*Exercise directions*
When you output the records, match them exactly and omit any picture they include.

[Recorded data]

=== Section Start ===

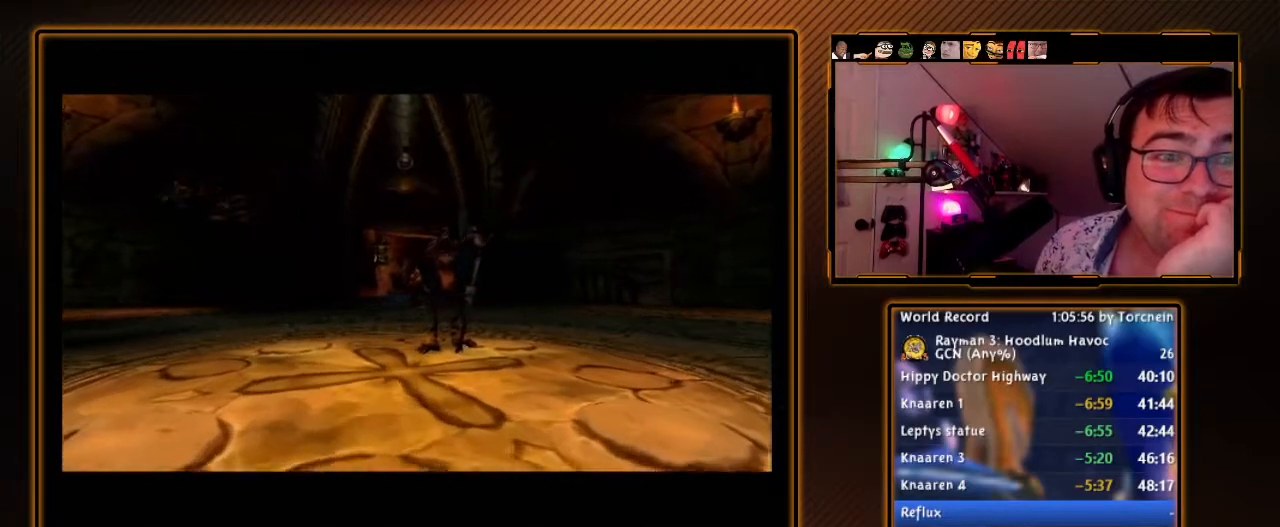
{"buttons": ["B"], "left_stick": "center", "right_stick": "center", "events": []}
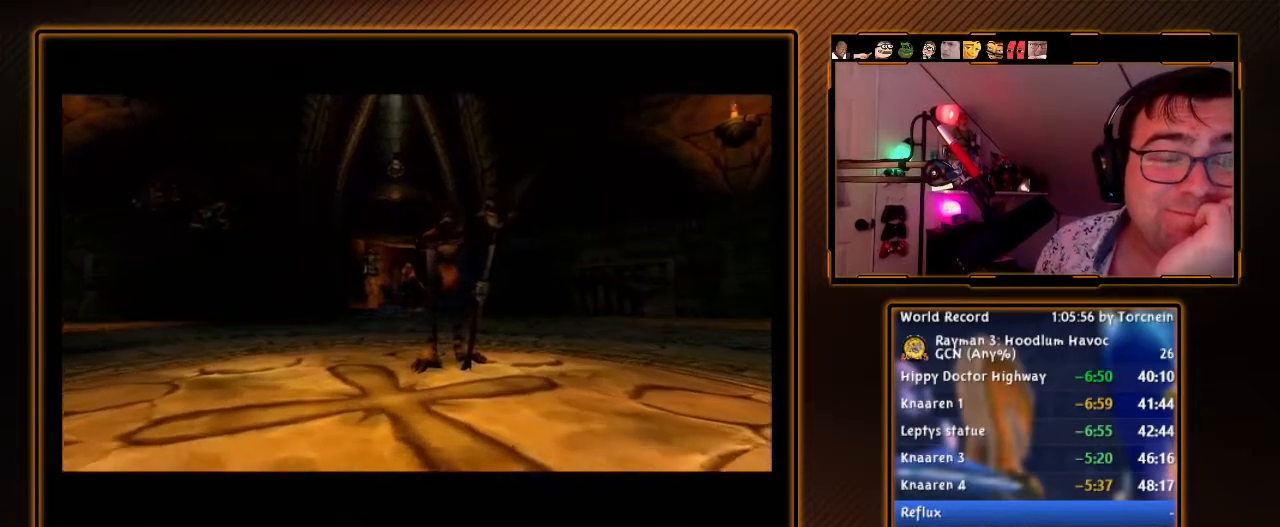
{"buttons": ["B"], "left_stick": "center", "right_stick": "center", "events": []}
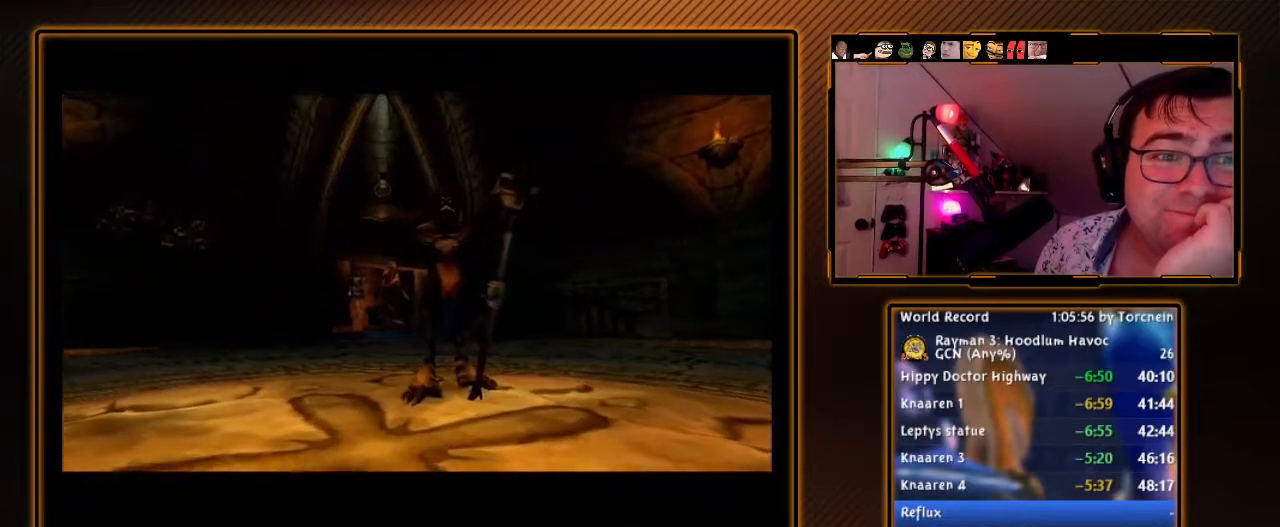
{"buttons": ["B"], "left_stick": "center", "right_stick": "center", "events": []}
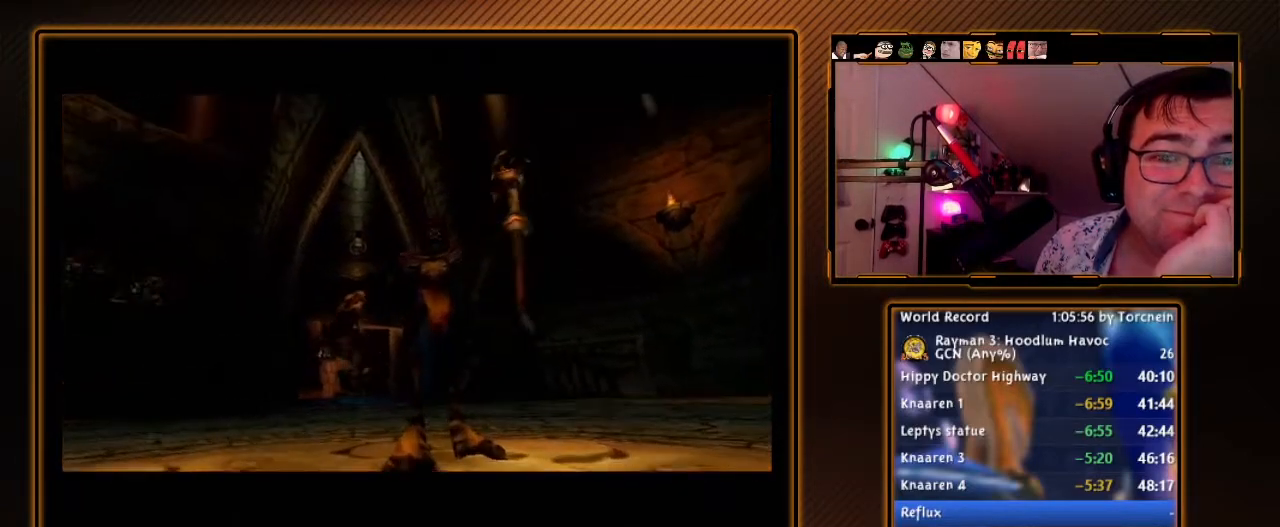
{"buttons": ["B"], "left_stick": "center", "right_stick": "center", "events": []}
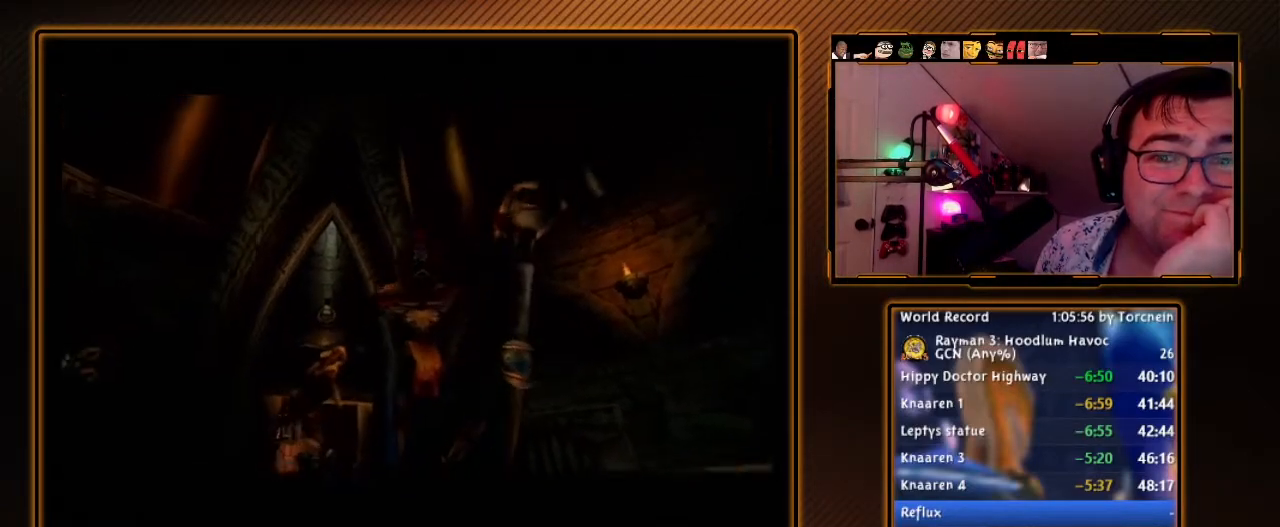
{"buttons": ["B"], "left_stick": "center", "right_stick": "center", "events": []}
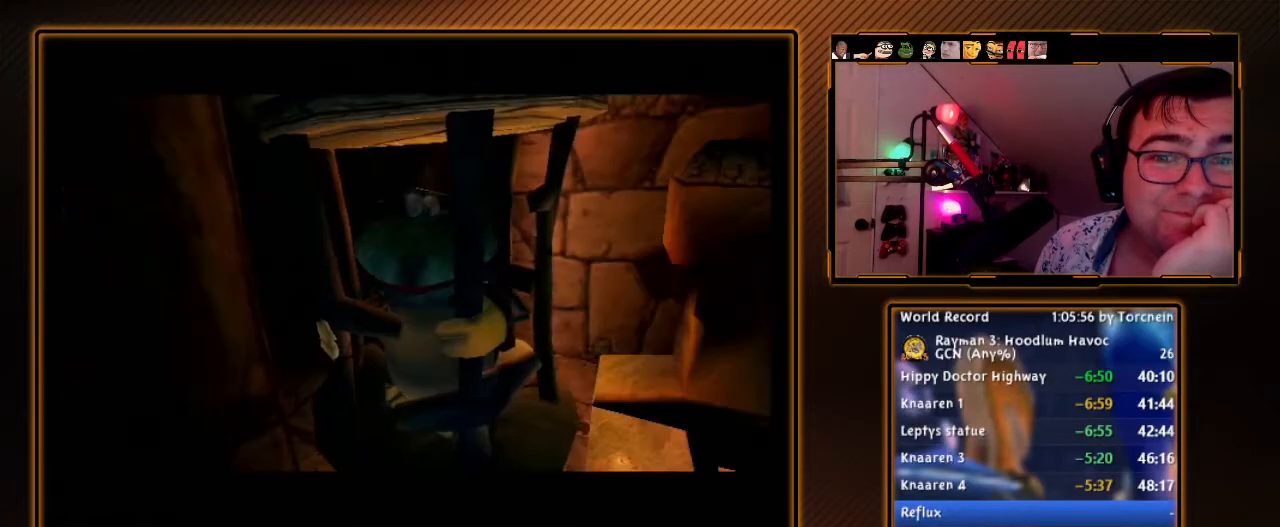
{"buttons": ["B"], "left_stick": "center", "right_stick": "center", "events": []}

=== Section End ===

*Exercise response*
{"buttons": ["B"], "left_stick": "center", "right_stick": "center", "events": []}
{"buttons": ["B"], "left_stick": "center", "right_stick": "center", "events": []}
{"buttons": ["B"], "left_stick": "center", "right_stick": "center", "events": []}
{"buttons": ["B"], "left_stick": "center", "right_stick": "center", "events": []}
{"buttons": ["B"], "left_stick": "center", "right_stick": "center", "events": []}
{"buttons": ["B"], "left_stick": "center", "right_stick": "center", "events": []}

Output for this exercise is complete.